Kinderarmut bedeutet nicht nur, dass Geld fehlt
Viele Dinge, die für Gleichaltrige ohne dauerhafte Geldsorgen normal sind, fehlen armen Kindern: Kinobesuche, Urlaub, Wochenendausflüge, neue Klamotten, Freund*innen zum Essen einladen. Doch es sind nicht nur Dinge, die man mit Geld kaufen kann. Kinder in Armut müssen auf viel mehr verzichten. Denn die finanzielle Benachteiligung ist immer auch eine soziale. Kindern und Jugendlichen in Armut fehlt der Raum, sich zu entfalten, ihnen fehlen gute Bildungschancen und Möglichkeiten, ihre Freizeit sinnvoll zu gestalten. Ein Leben am Existenzminimum bedeutet Unsicherheit, Angst und Abhängigkeit in allen Bereichen – und das in der prägendsten Entwicklungsphase des Lebens.

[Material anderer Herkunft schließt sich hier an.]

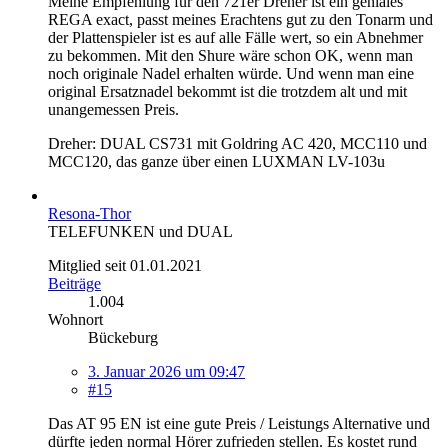
Meine Empfehlung für den 721er Dreher ist ein geniales
REGA exact, passt meines Erachtens gut zu den Tonarm und
der Plattenspieler ist es auf alle Fälle wert, so ein Abnehmer
zu bekommen. Mit den Shure wäre schon OK, wenn man
noch originale Nadel erhalten würde. Und wenn man eine
original Ersatznadel bekommt ist die trotzdem alt und mit
unangemessen Preis.
Dreher: DUAL CS731 mit Goldring AC 420, MCC110 und
MCC120, das ganze über einen LUXMAN LV-103u
Resona-Thor
TELEFUNKEN und DUAL
Mitglied seit 01.01.2021
Beiträge
1.004
Wohnort
Bückeburg
3. Januar 2026 um 09:47
#15
Das AT 95 EN ist eine gute Preis / Leistungs Alternative und
dürfte jeden normal Hörer zufrieden stellen. Es kostet rund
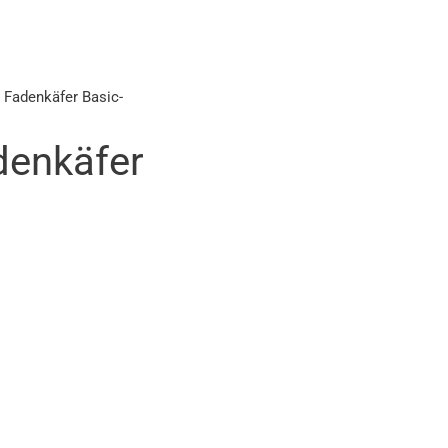
 Fadenkäfer Basic-
denkäfer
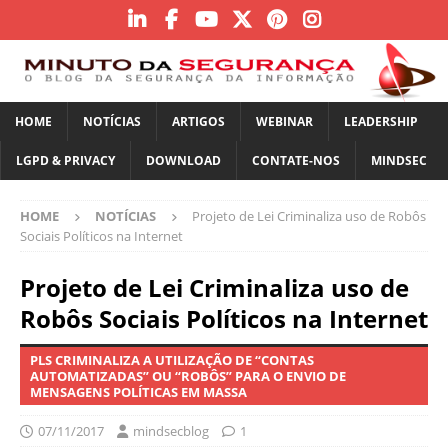
HOME
NOTÍCIAS
ARTIGOS
WEBINAR
LEADERSHIP
LGPD & PRIVACY
DOWNLOAD
CONTATE-NOS
MINDSEC
HOME
NOTÍCIAS
Projeto de Lei Criminaliza uso de Robôs
Sociais Políticos na Internet
Projeto de Lei Criminaliza uso de
Robôs Sociais Políticos na Internet
PLS CRIMINALIZA A UTILIZAÇÃO DE “CONTAS
AUTOMATIZADAS” OU “ROBÔS” PARA O ENVIO DE
MENSAGENS POLÍTICAS EM MASSA
07/11/2017
mindsecblog
1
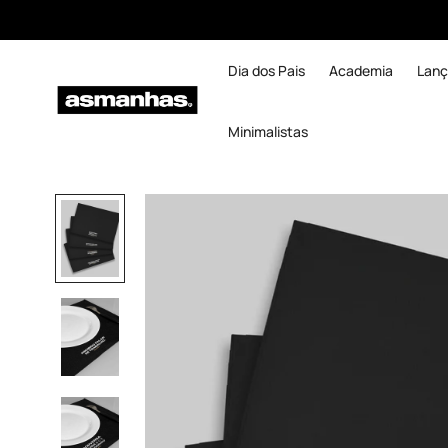
Dia dos Pais
Academia
Lan
Minimalistas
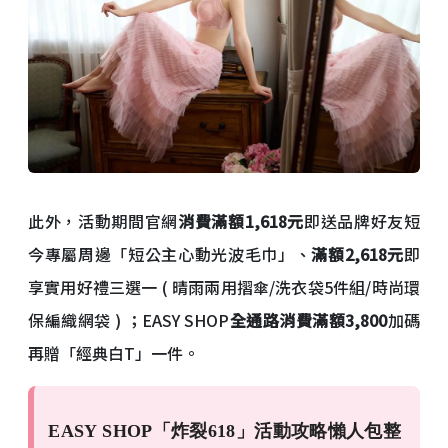
此外，活動期間官網
消費滿額1,618元
即送品牌好友短
今專屬周邊「短公主心動光波毛巾」、
滿額2,618元
即
享實用好禮三選一 ( 晴雨兩用摺傘/洗衣袋5件組/時尚環
保編織網袋 ) ；EASY SHOP
全通路消費滿額3,800
加碼
再贈「經典白T」一件。
EASY SHOP「炸裂618」活動攻略懶人包整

Wie kann man Kinderarmut bekämpfen?
Expert*innen fordern schon lange, arme Kinder und Jugendliche durch ein sogenanntes Teilhabegeld bzw. eine Kindergrundsicherung zu unterstützen. 1,87 Millionen Kinder leben in Haushalten, die „Leistungen nach SGB II“ beziehen, also meist Hartz IV. Am Ende des Geldes ist für die meisten von ihnen noch sehr viel Monat übrig.
Neben finanzieller Unterstützung braucht es auch Anlaufstellen für Kinder und Jugendliche, in denen sie unterstützt und beraten werden. Außerdem sollten Kinder und Jugendliche selbst dazu befragt werden, was sie brauchen, um glücklich aufwachsen zu können. Die Kinderarmut ohne dieses Wissen bekämpfen zu wollen, dürfte wenig Wirkung zeigen.
1,87 Millionen Kinder leben in Haushalten, die Hartz IV beziehen. Am Ende des Geldes ist für die meisten von ihnen noch sehr viel Monat übrig.
Corona verschärft Kinderarmut
Die Corona-Krise trifft arme Kinder und Jugendliche besonders hart. Ihre Eltern haben oft Teilzeit- oder Minijobs und gehören somit zu der Gruppe, deren Mitglieder als Erste eine Kündigung erhalten. Selbst wer den Job behalten kann, bekommt nur wenig oder gar kein Kurzarbeitergeld. In dieser Extremsituation sollen dann noch Homeschooling und Freizeitgestaltung gemeistert werden. Eine fast unmögliche Aufgabe. Vor allem, wenn man bedenkt, dass 24 Prozent der Familien mit Hartz IV nicht mal einen internetfähigen Computer haben.
Von Kinderarmut Betroffenen eine Stimme geben
Vielen Menschen ist das Ausmaß von Kinderarmut nicht bewusst. Ein Grund dafür ist, dass das Thema totgeschwiegen wird. Betroffene sprechen oft aus Angst und Scham nicht über ihre Situation. Die Initiative #StopptKinderarmut will dazu beitragen, das zu ändern und Betroffenen eine Stimme geben. Kinder und Jugendliche bekommen endlich die Möglichkeit, offen über das Thema zu sprechen. Und nicht nur das: Auf der Website der Initiative finden sich auch konkrete Hilfsangebote und viele weiterführende Infos.
Wann wird die Politik endlich handeln? Im Rahmen des Projekts „Familie und Bildung: Politik vom Kind aus denken“ entstand die Initiative #StopptKinderarmut. Gemeinsam mit dem MESH Collective sagt die Bertelsmann Stiftung: Stoppt Kinderarmut jetzt!